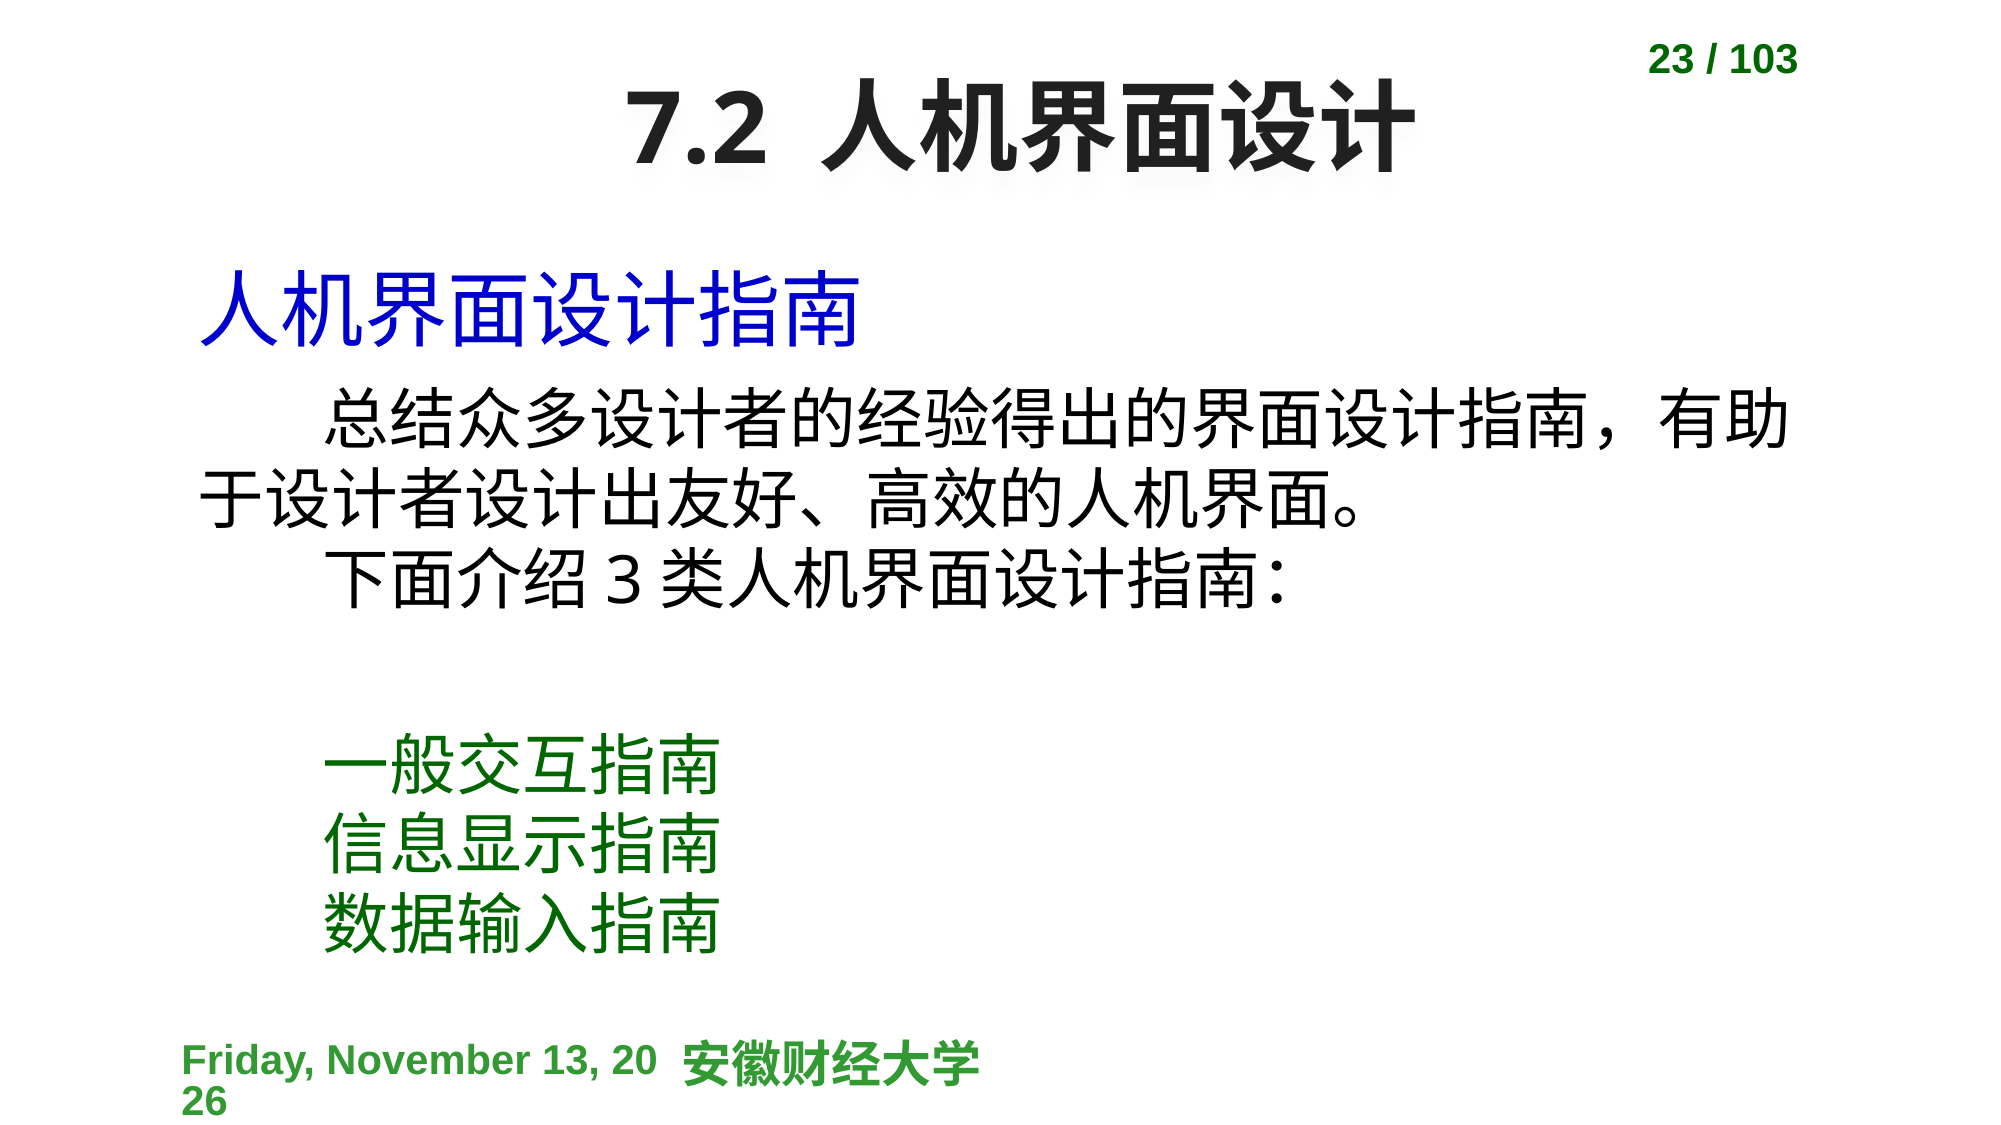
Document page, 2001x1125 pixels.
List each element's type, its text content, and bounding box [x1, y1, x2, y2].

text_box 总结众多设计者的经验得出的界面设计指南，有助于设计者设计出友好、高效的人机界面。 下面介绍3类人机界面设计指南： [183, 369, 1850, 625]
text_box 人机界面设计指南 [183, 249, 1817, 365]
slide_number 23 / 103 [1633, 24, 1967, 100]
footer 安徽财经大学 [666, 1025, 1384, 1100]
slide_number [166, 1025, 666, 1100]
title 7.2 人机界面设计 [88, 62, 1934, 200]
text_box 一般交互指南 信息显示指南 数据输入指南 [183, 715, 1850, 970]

· · · · ·

■ **EXERCISE**
Using the records above, output an exact copy without any pictures.

■ **EXPECTED ANSWER**
Document page, 2001x1125 pixels.
List each element's type, its text content, and bounding box [x1, y1, x2, y2].

text_box 总结众多设计者的经验得出的界面设计指南，有助于设计者设计出友好、高效的人机界面。 下面介绍3类人机界面设计指南： [183, 369, 1850, 625]
text_box 人机界面设计指南 [183, 249, 1817, 365]
slide_number 23 / 103 [1633, 24, 1967, 100]
footer 安徽财经大学 [666, 1025, 1384, 1100]
slide_number [166, 1025, 666, 1100]
title 7.2 人机界面设计 [88, 62, 1934, 200]
text_box 一般交互指南 信息显示指南 数据输入指南 [183, 715, 1850, 970]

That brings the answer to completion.